High rates of migration have allowed Spain to take advantage, and push unemployment levels to the lowest in 15 years, as migrants filled skills shortages in a labour market where the working-age population is rapidly ageing.
Other positive economic factors have been Spain’s abundance of wind and solar renewable energy that has helped to keep power costs low.
As hardline views on migration become entrenched across Europe, recent reports have focused on Spain exceptionalism.
“One remarkable facet of Spain’s recent performance has been the role of immigration. 2022 saw the highest net migration in 10 years, at close to three-quarters of a million individuals,” economists from JPMorgan said in a recent research report.
One effect was that the working-age population nearly doubled compared with other countries in western Europe.
Of the 468,000 jobs created across Spain last year, roughly 409,000 were filled by migrants or people with dual nationality, many of them from Latin America, but also from across Europe and Africa.
“Overall, Bank of Spain analysis suggests immigration contributed over 20% to the near 3 per cent GDP per capita income growth during 2022-2024,” the JPMorgan report said.
The Spanish result comes as across Europe, right-wing political parties attempt to attract votes by ramping up hostility towards migrants.

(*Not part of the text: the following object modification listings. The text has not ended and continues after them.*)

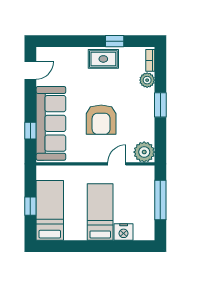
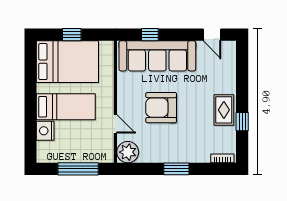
plant: (147, 80) -> (202, 155), removed
bed: (50, 210) -> (67, 62), width x1.50

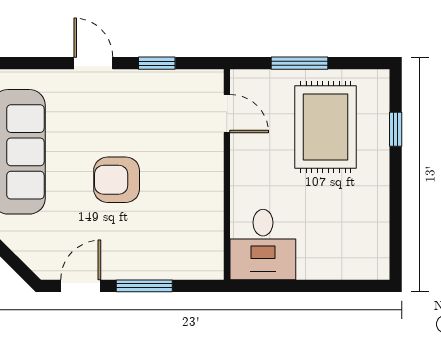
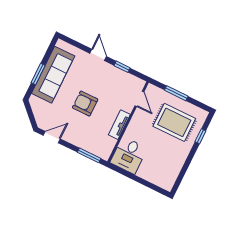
rug: (326, 127) -> (174, 122), turned 90
tv unit: (211, 189) -> (119, 125), added
window: (144, 286) -> (89, 155), moved

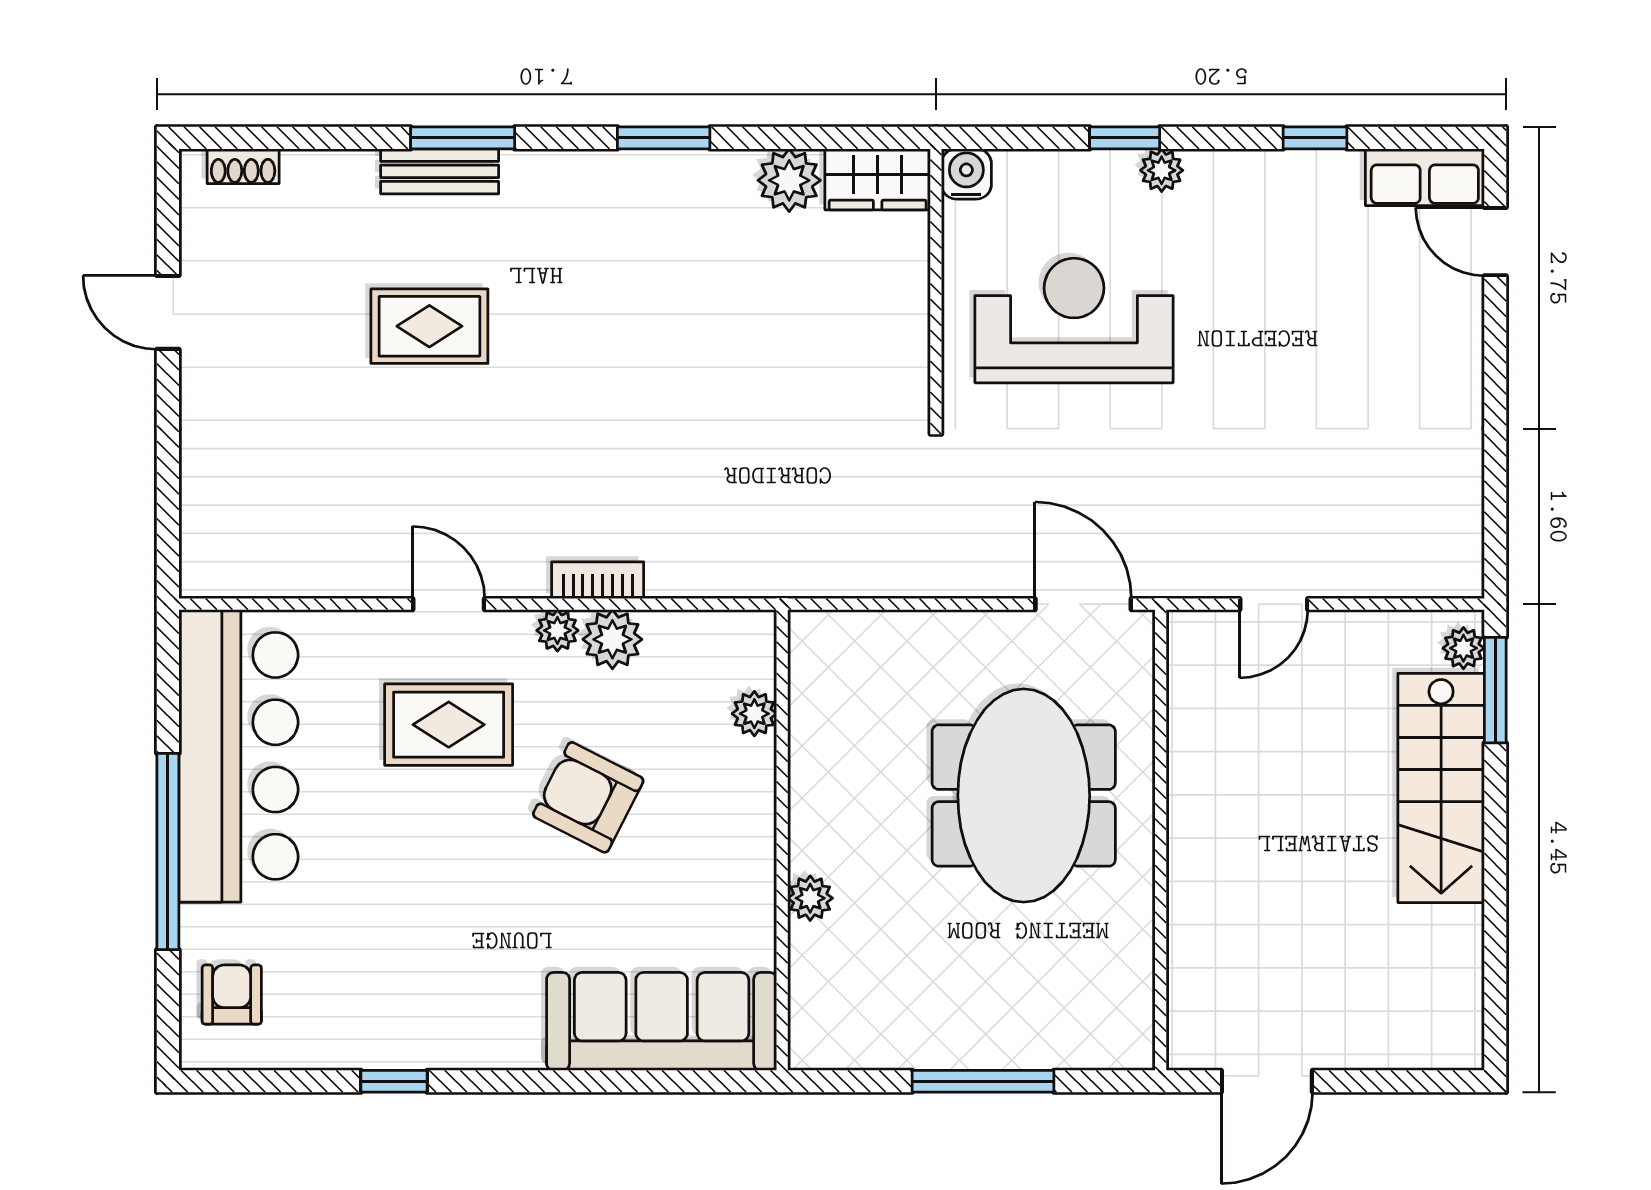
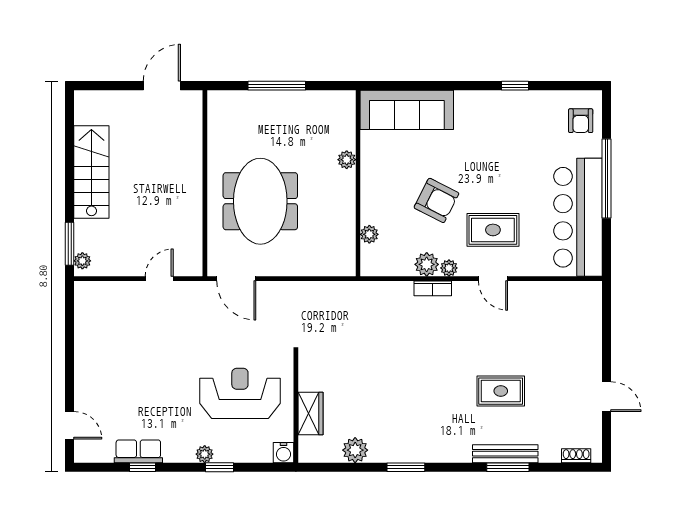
window: (463, 138) -> (508, 467), moved
bench: (440, 171) -> (505, 454), width x1.36
row of seats: (1425, 177) -> (138, 451), moved
wardrobe: (878, 179) -> (310, 414), moved, turned 90
reception desk: (1074, 320) -> (240, 393), turned 180
stairs: (1441, 788) -> (91, 172), moved

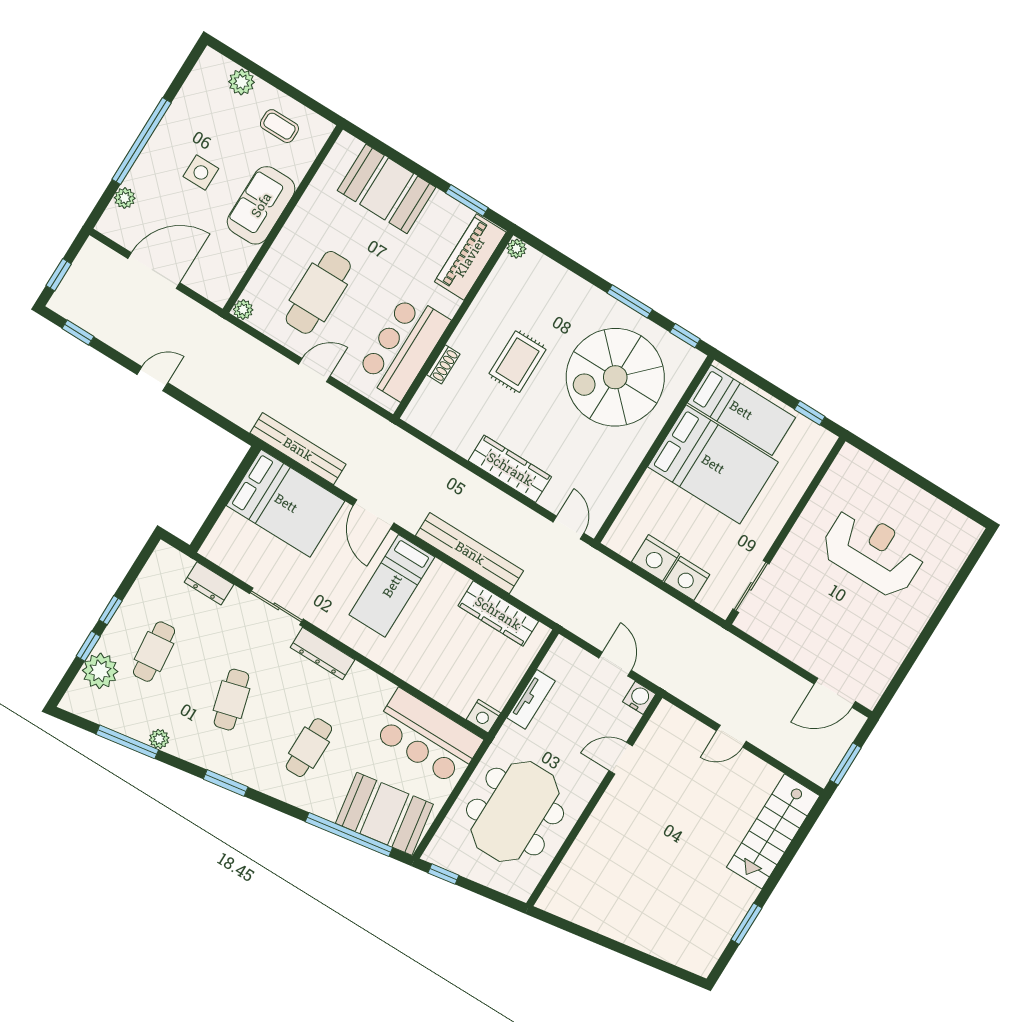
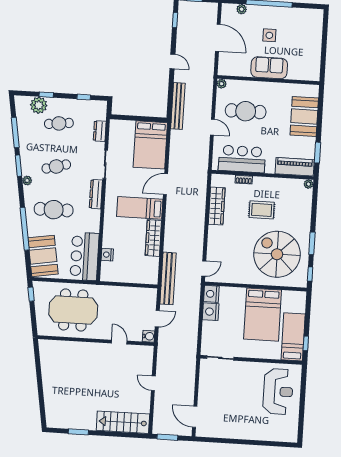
plant: (242, 82) -> (316, 32), removed
coffee table: (279, 126) -> (306, 58), removed
bed: (741, 410) -> (293, 337), moved, turned 180
bench: (298, 449) -> (178, 106), moved
wardrobe: (510, 469) -> (217, 206), moved
reception desk: (873, 552) -> (278, 391), moved
bench: (470, 553) -> (168, 278), moved
nightstand: (687, 578) -> (211, 294), moved
window: (111, 610) -> (84, 97), moved
wardrobe: (498, 613) -> (153, 238), moved
tv unit: (531, 699) -> (124, 291), removed
nightstand: (483, 716) -> (107, 255), moved
plant: (159, 739) -> (27, 180), moved
cafe table: (309, 748) -> (54, 210), width x1.37, depth x1.35
window: (226, 783) -> (18, 166), moved
window: (349, 835) -> (25, 229), moved

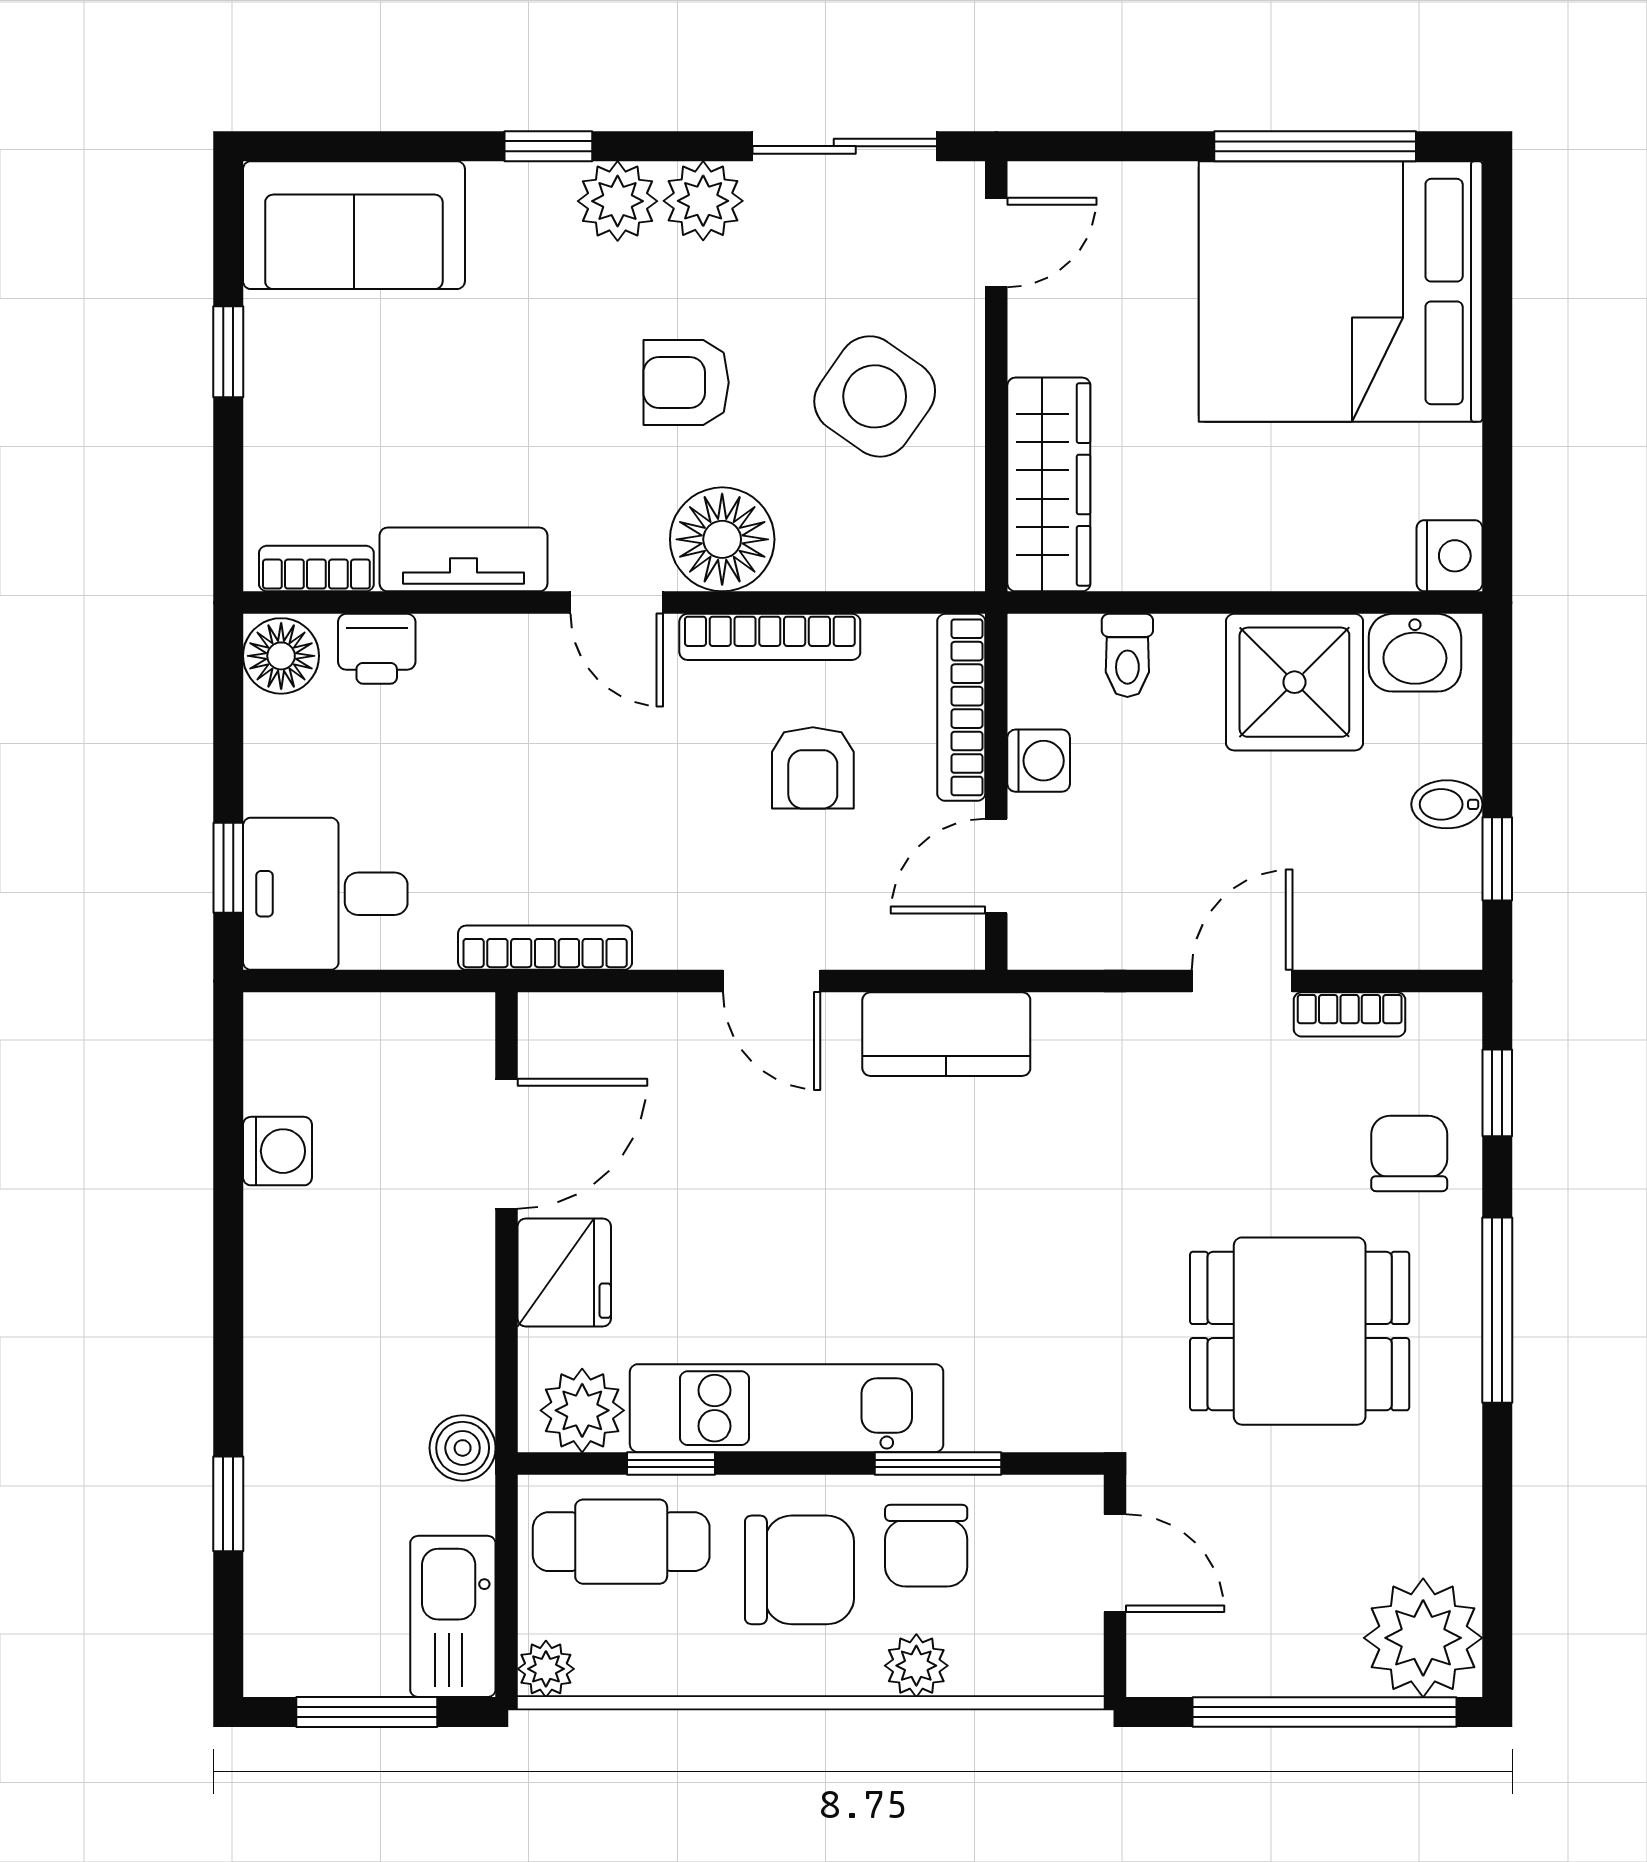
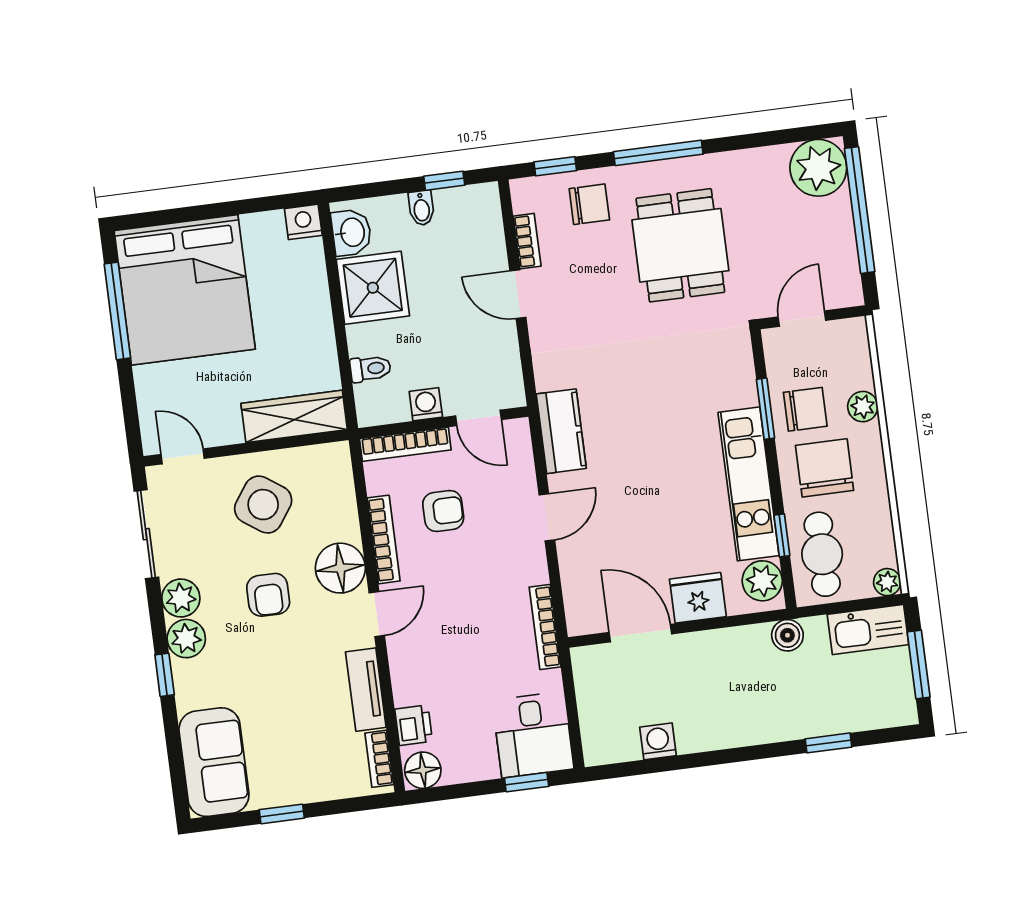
chair: (1409, 1153) -> (589, 204), turned 180

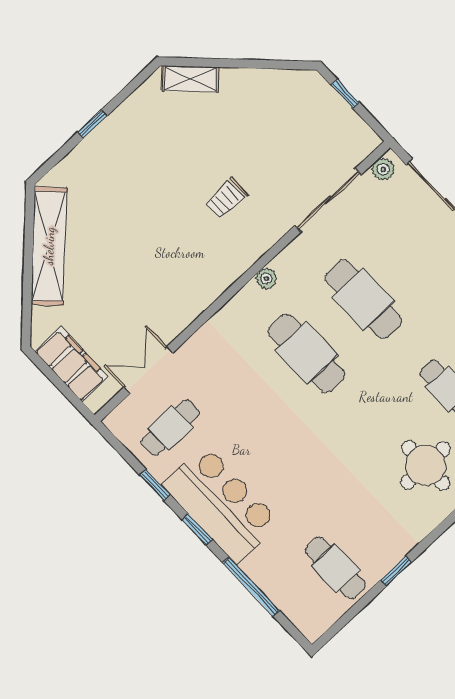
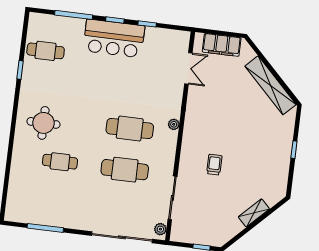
shelving: (190, 79) -> (254, 213), moved
plant: (266, 279) -> (174, 124), moved
cafe table: (170, 428) -> (160, 52), removed

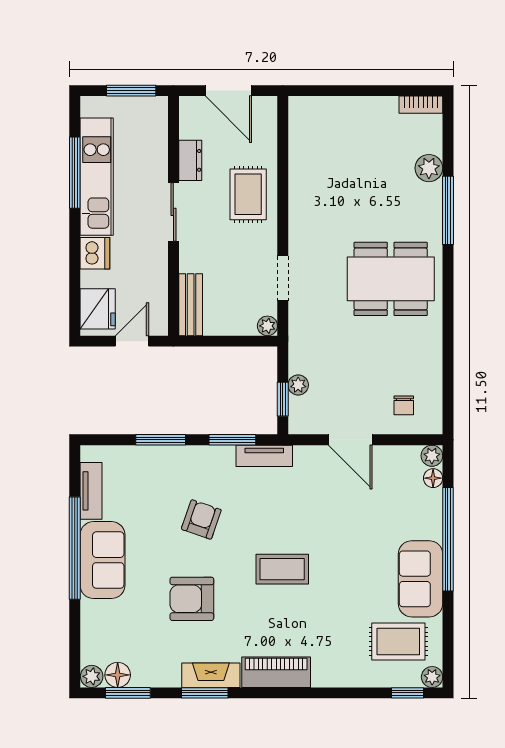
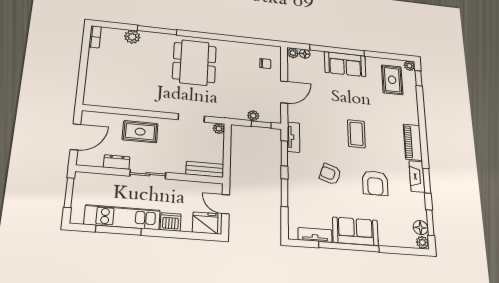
sofa: (421, 579) -> (345, 64), moved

At the same time, ageing populations are shrinking the pool of workers who can pay for pensions and support the welfare states of most OECD countries.
Several studies carried out across Europe and the US have long demonstrated the economic benefits of well-managed migration.
Migration has been shown to be positive for productivity and income per capita in the long term with migrants contributing more in income tax and social contributions than they receive in benefits in all OECD countries.